Dad and I went to the Colorado Republican caucus on Tuesday, which was an experience in disorganization and disbelief you wouldn’t, uh, believe!  Do you know the actual rules stated that ties in our precinct should be decided by a coin toss?  No one had any idea what they were doing, and since I couldn’t help us out, I put my hands on my head. 

Sunday I sat on the floor in my sanctuary, which was an exciting change.  You’ve no idea how many times I wanted to sit on the floor instead of formal, uncomfortable, modern chairs.  Mary of Bethany sat at Jesus’ feet, and that is quite my preference.  I probably won’t do it all the time; I fought against feeling self-conscious.  But it was neat to experience freedom in that way. 

The Superbowl…  Ok, to stop all scorn in its tracks, I babysat for a neighborhood outreach party put on by a church plant in Denver, and then hung out with everyone for the last quarter, so it isn’t like I was idolizing football or anything.  The Superbowl was a nail-biter, quite exciting.  I couldn’t believe some of the plays I witnessed.  Nice escape, interesting throw, and impossible catch for essential first down.  Yep.  I even know what I’m talking about.  Hands over my eyes. 
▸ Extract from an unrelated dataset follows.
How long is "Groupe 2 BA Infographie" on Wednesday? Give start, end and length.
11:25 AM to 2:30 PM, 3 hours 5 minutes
Monday was a rambling day, much like this post.  How beautiful to spend unhurried time at the library, wandering around, thinking, scurrying back and forth from the movie shelves to the computers (which work!) there, as an idea of another movie to watch came to mind…  And then on Wednesday I got to go to tea with a new friend.  Tea, yes.  I had mint chai, which is just as good as the other varieties I’ve had.  With enough sugar almost any tea tastes good, I think.  I just needed to get tea done the British way, with milk, too. 
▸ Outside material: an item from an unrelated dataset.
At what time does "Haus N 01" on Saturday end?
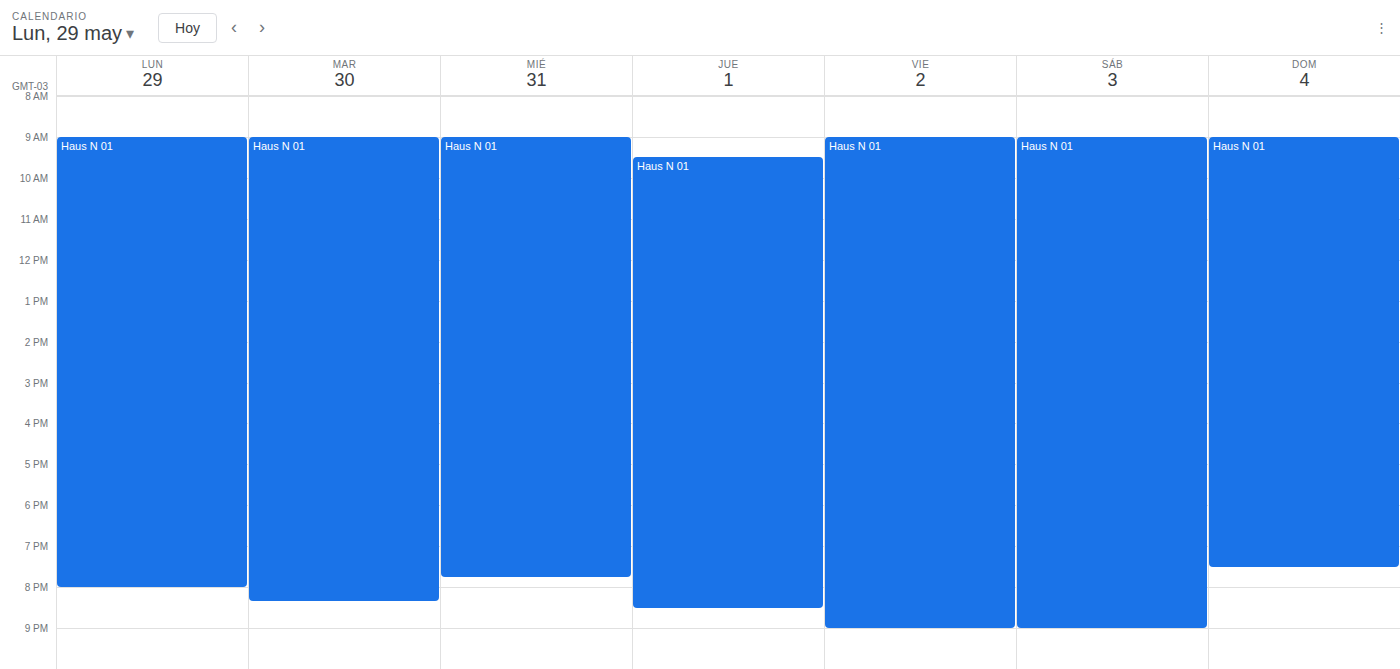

I’ve been doing much praying for a special person, name to be announced sometime after I learn it myself.  My expectations for him are so high that it’s only right I support him now, already, in prayer.  But then I miss him.  And I cover my face shutting out the vastness of the world that separates him from me – but, of course, all in God’s capable and good hands.  Um.  That was code.  It all means that I wonder where my husband is, and when he’ll come, and want him to be here sooner than later, but I have no idea who or where He is.  But God knows, and I trust God. 

This week I spoke with a few friends about honesty, and how we wish the world would let us say the truth, say what’s on our hearts without code or offense.  At least with them I’ll practice it.  I hope they will with me.  No mask here.  Which reminds me – I’ve watched several movies with masks or masquerades in them recently.  Lots of movies. 

But movies always make me think.  A movie I want to see as of today is Penelope, due to limited release on February 29.  The fantasy, fairy-tale-ish story has a message of honesty, of taking the hands from the face and being yourself for all the world to see and know – even risking the hurt. 

YLCF was a special blessing this evening, since the most recent post specifically addressed the topic of waiting for one’s handsome prince, and what to do while you wait.  I know those things.  I certainly rebel on occasion.  The reminder was important to get me refocused, to seek the most excellent and most fulfilling. 

I’m craving tea: my mom’s blackberry, which I never like.  The clock, at almost midnight after a long day, declines my craving.  In fact I even have to stop my ramble through writing.  This post is the way I used to write emails to my friends: late at night, a summary of a dozen thoughts and events that come together to form a sort of three-strand theme.  If my brother were writing, this would be a strongly metaphorical poem (trying to make sense of which would bring my hands once again to my head).  My other brother would tell a wonderful allegory.  I’m trying to get the latter to guest blog here sometime.  He has a great story about orange juice… 

Ramble away in the comments.  Feel free to put the unconcise, irrelevant, unfinished thoughts you can’t submit as an English paper, or publish on your blog, or tell your friends when they ask how you are doing.  Good night.